------ Dataset excerpt

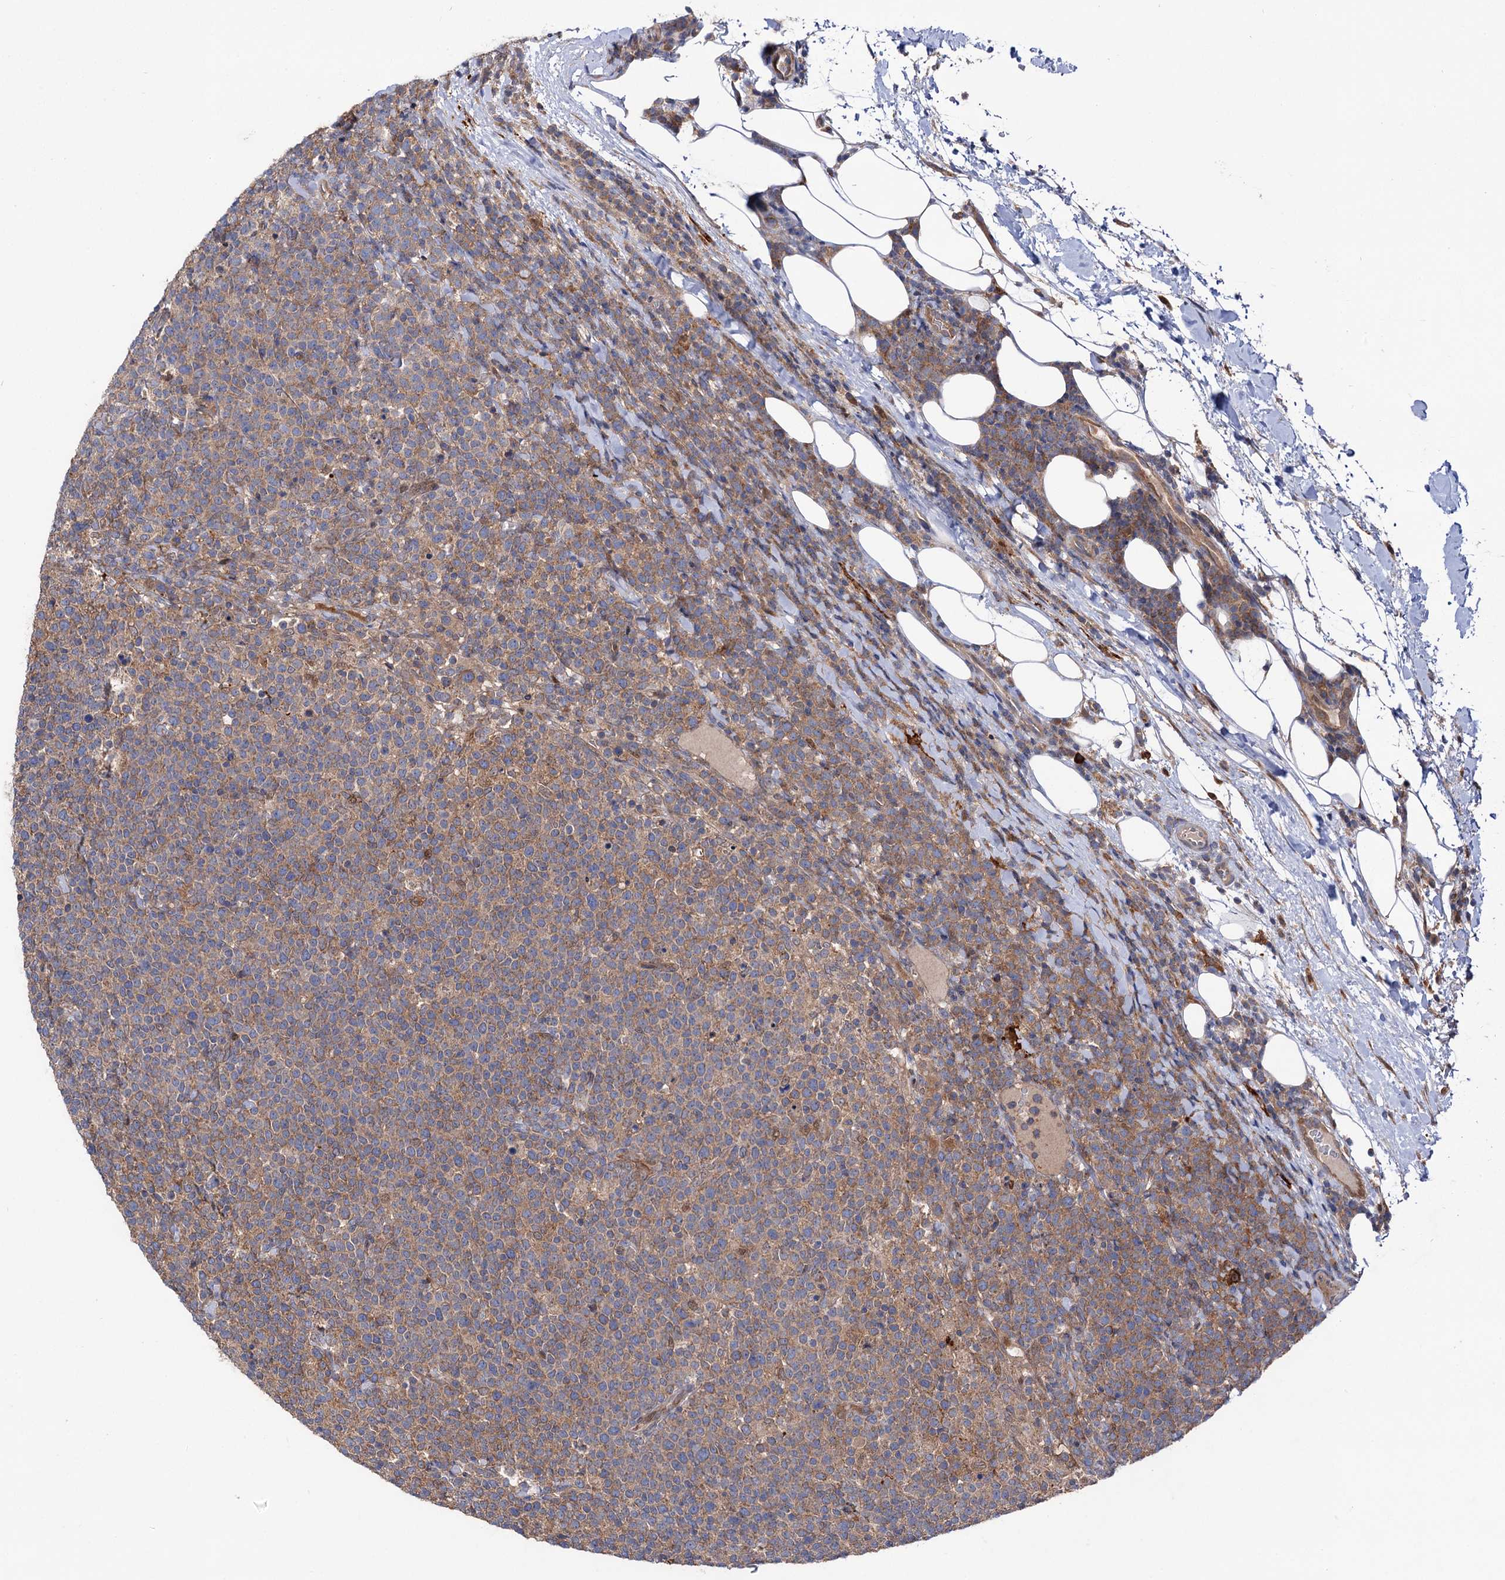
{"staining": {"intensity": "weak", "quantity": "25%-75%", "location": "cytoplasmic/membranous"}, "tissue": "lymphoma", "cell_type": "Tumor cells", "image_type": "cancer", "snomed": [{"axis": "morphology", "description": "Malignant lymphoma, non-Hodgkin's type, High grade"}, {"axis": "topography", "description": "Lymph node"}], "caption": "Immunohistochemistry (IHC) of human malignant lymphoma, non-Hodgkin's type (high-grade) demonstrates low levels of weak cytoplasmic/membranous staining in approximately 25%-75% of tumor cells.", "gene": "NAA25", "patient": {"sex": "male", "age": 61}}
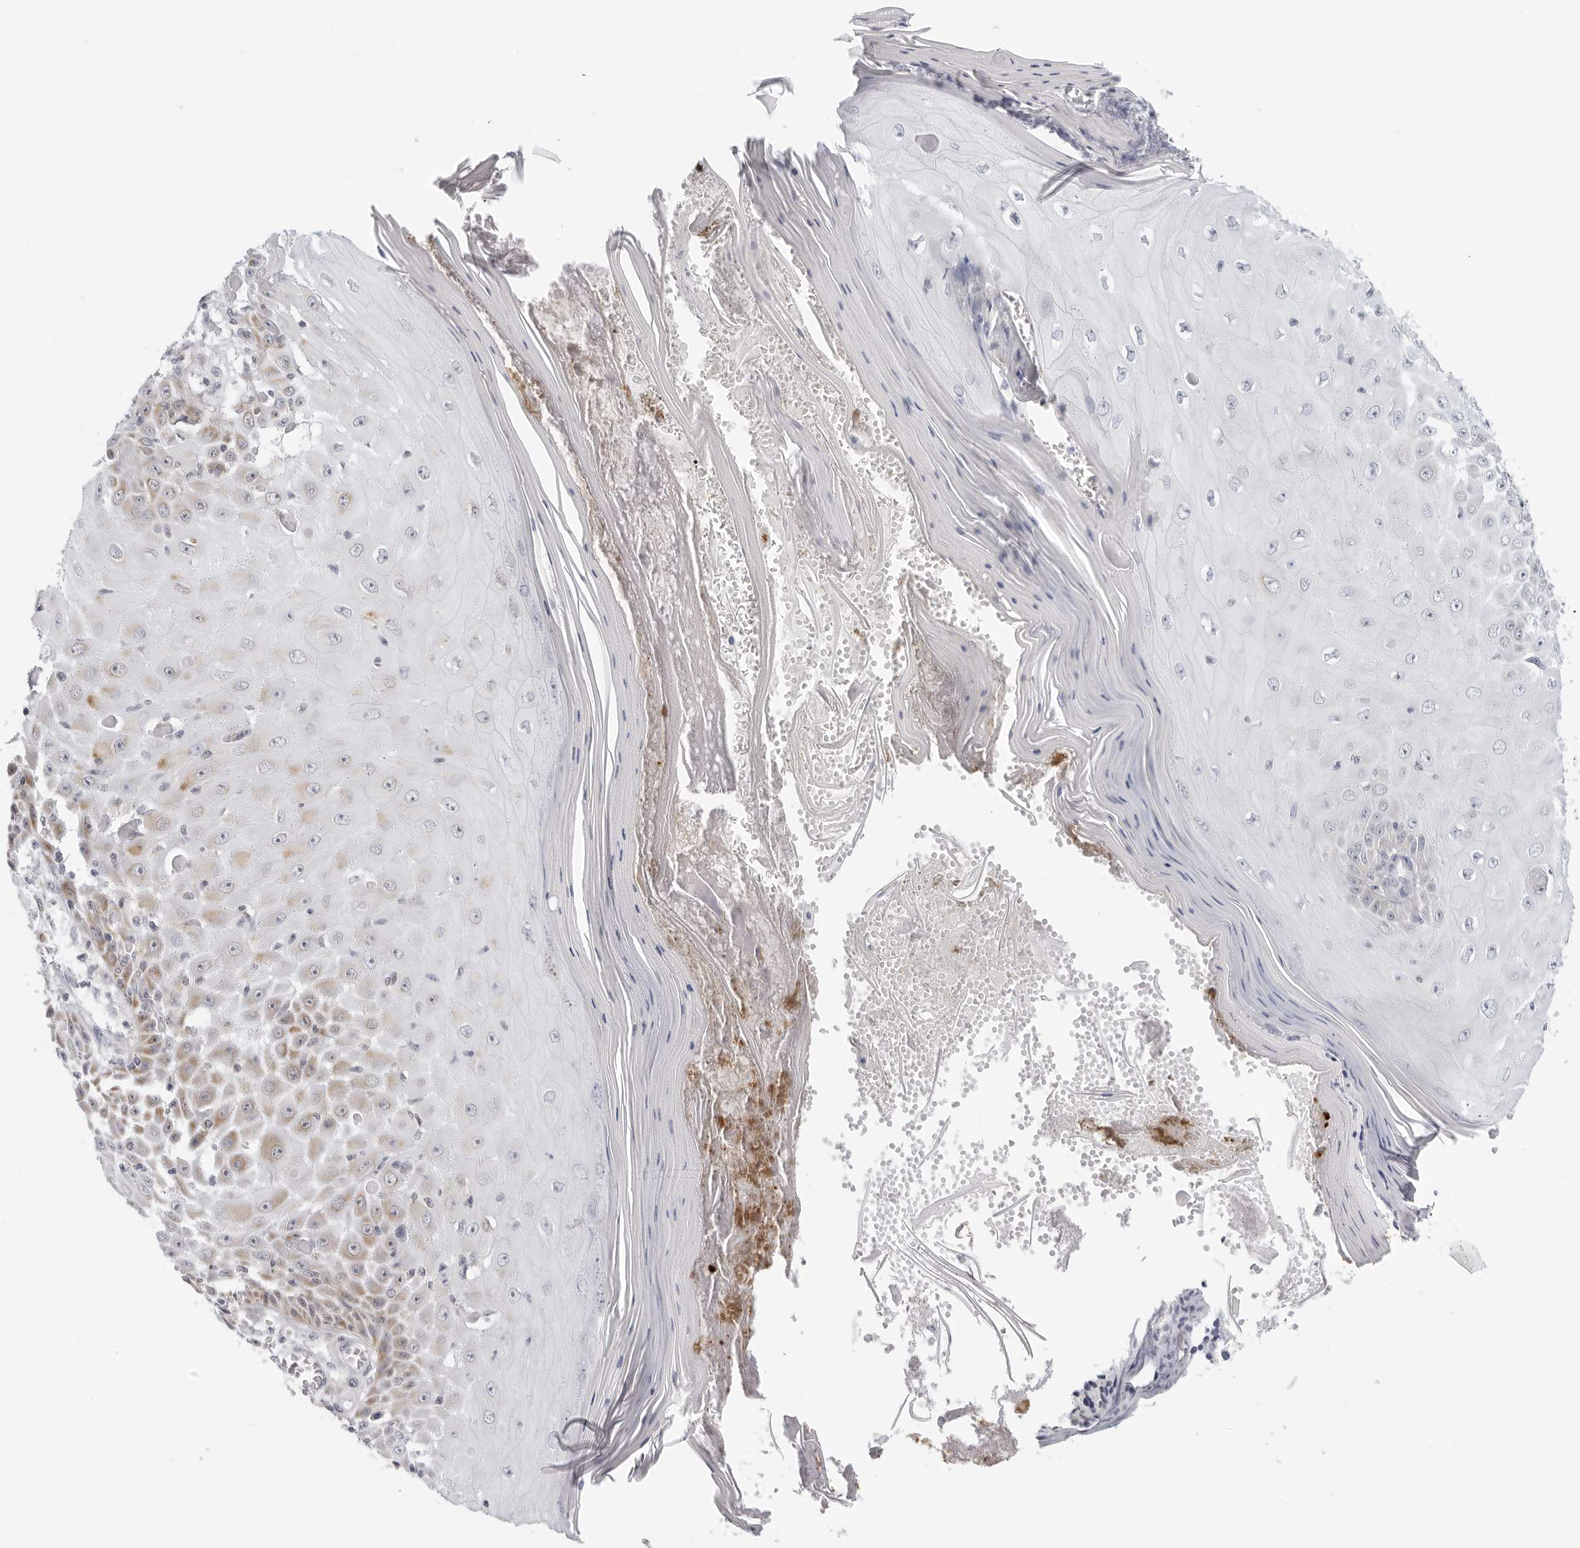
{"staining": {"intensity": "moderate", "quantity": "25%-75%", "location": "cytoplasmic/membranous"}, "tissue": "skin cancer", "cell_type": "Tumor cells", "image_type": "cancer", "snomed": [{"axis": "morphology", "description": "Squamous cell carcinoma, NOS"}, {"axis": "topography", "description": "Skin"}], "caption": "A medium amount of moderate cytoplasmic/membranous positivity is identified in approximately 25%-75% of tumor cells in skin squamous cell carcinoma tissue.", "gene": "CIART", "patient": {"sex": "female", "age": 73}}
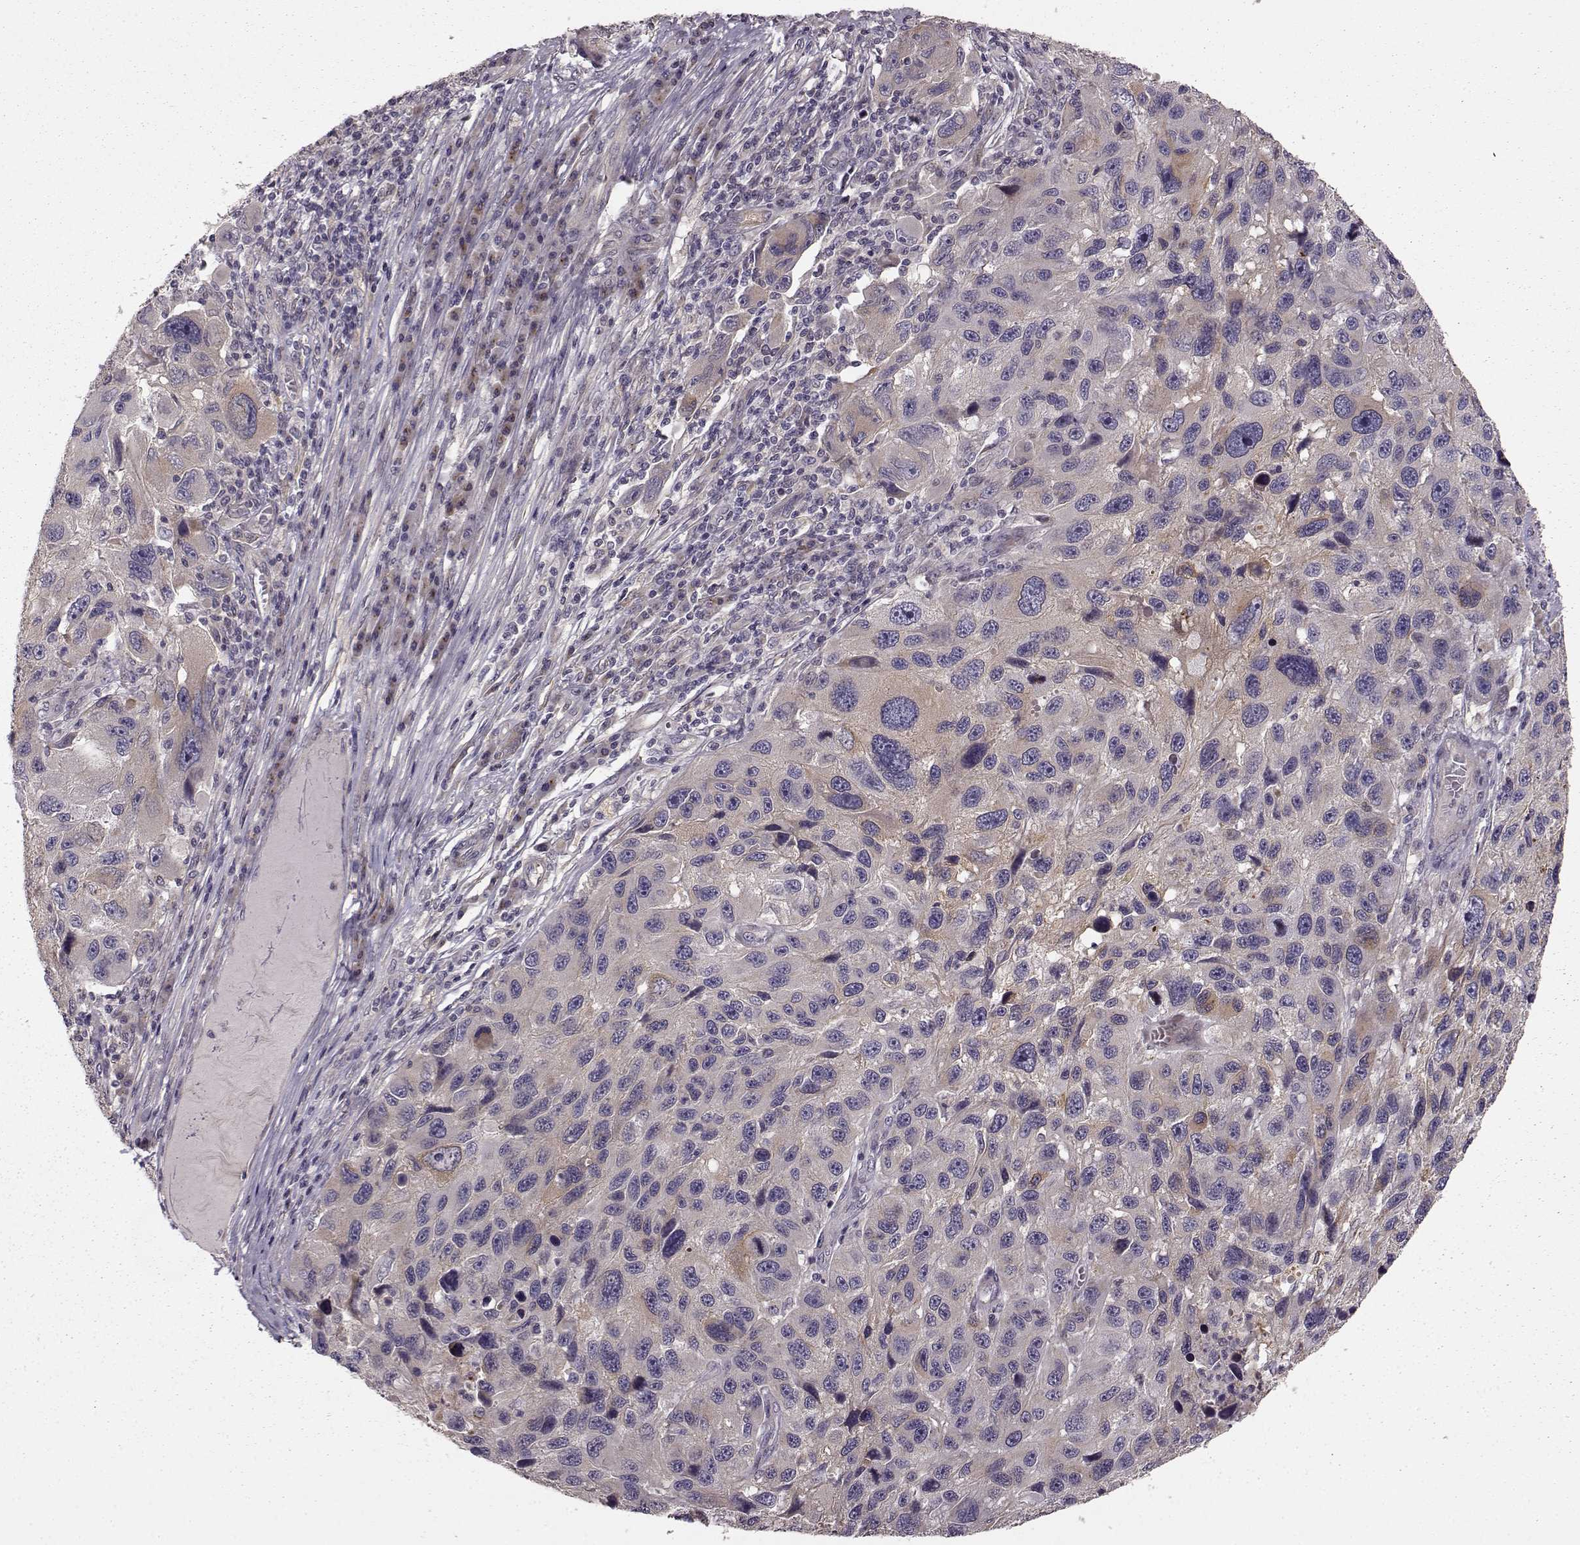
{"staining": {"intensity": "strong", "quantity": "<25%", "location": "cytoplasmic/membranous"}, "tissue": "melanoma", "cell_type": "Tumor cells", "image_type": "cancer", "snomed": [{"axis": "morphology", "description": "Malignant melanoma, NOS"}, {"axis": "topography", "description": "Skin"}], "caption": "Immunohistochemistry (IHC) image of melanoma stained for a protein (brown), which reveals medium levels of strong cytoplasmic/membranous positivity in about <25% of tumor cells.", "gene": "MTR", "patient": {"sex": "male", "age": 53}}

------------

What you will do:
In the printed copy, the material above must appear unchanged and without its pictures.

Written solution:
{"staining": {"intensity": "weak", "quantity": "25%-75%", "location": "cytoplasmic/membranous"}, "tissue": "lymphoma", "cell_type": "Tumor cells", "image_type": "cancer", "snomed": [{"axis": "morphology", "description": "Malignant lymphoma, non-Hodgkin's type, High grade"}, {"axis": "topography", "description": "Lymph node"}], "caption": "Immunohistochemistry (IHC) of human malignant lymphoma, non-Hodgkin's type (high-grade) demonstrates low levels of weak cytoplasmic/membranous staining in approximately 25%-75% of tumor cells.", "gene": "NAA25", "patient": {"sex": "male", "age": 61}}
{"staining": {"intensity": "moderate", "quantity": "25%-75%", "location": "cytoplasmic/membranous"}, "tissue": "skin cancer", "cell_type": "Tumor cells", "image_type": "cancer", "snomed": [{"axis": "morphology", "description": "Squamous cell carcinoma, NOS"}, {"axis": "topography", "description": "Skin"}], "caption": "A medium amount of moderate cytoplasmic/membranous positivity is identified in approximately 25%-75% of tumor cells in skin squamous cell carcinoma tissue.", "gene": "CIART", "patient": {"sex": "female", "age": 73}}
{"staining": {"intensity": "strong", "quantity": "<25%", "location": "cytoplasmic/membranous"}, "tissue": "melanoma", "cell_type": "Tumor cells", "image_type": "cancer", "snomed": [{"axis": "morphology", "description": "Malignant melanoma, NOS"}, {"axis": "topography", "description": "Skin"}], "caption": "Immunohistochemistry (IHC) image of melanoma stained for a protein (brown), which reveals medium levels of strong cytoplasmic/membranous positivity in about <25% of tumor cells.", "gene": "MTR", "patient": {"sex": "male", "age": 53}}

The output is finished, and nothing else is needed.